Assignment:
Exact copy, pictures excluded: write out every line below.

Recorded information:
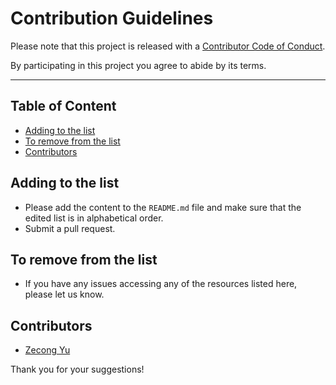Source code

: # Contribution Guidelines

Please note that this project is released with a [Contributor Code of Conduct](code-of-conduct.md). 

By participating in this project you agree to abide by its terms.

---

## Table of Content

- [Adding to the list](#adding-to-the-list)
- [To remove from the list](#to-remove-from-the-list)
- [Contributors](#contributors)

## Adding to the list

- Please add the content to the `README.md` file and make sure that the edited list is in alphabetical order.
- Submit a pull request.

## To remove from the list

- If you have any issues accessing any of the resources listed here, please let us know.

## Contributors

- [Zecong Yu](https://github.com/yuzec)

Thank you for your suggestions!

Output of the exercise:
Source code

: # Contribution Guidelines

Please note that this project is released with a [Contributor Code of Conduct](code-of-conduct.md). 

By participating in this project you agree to abide by its terms.

---

## Table of Content

- [Adding to the list](#adding-to-the-list)
- [To remove from the list](#to-remove-from-the-list)
- [Contributors](#contributors)

## Adding to the list

- Please add the content to the `README.md` file and make sure that the edited list is in alphabetical order.
- Submit a pull request.

## To remove from the list

- If you have any issues accessing any of the resources listed here, please let us know.

## Contributors

- [Zecong Yu](https://github.com/yuzec)

Thank you for your suggestions!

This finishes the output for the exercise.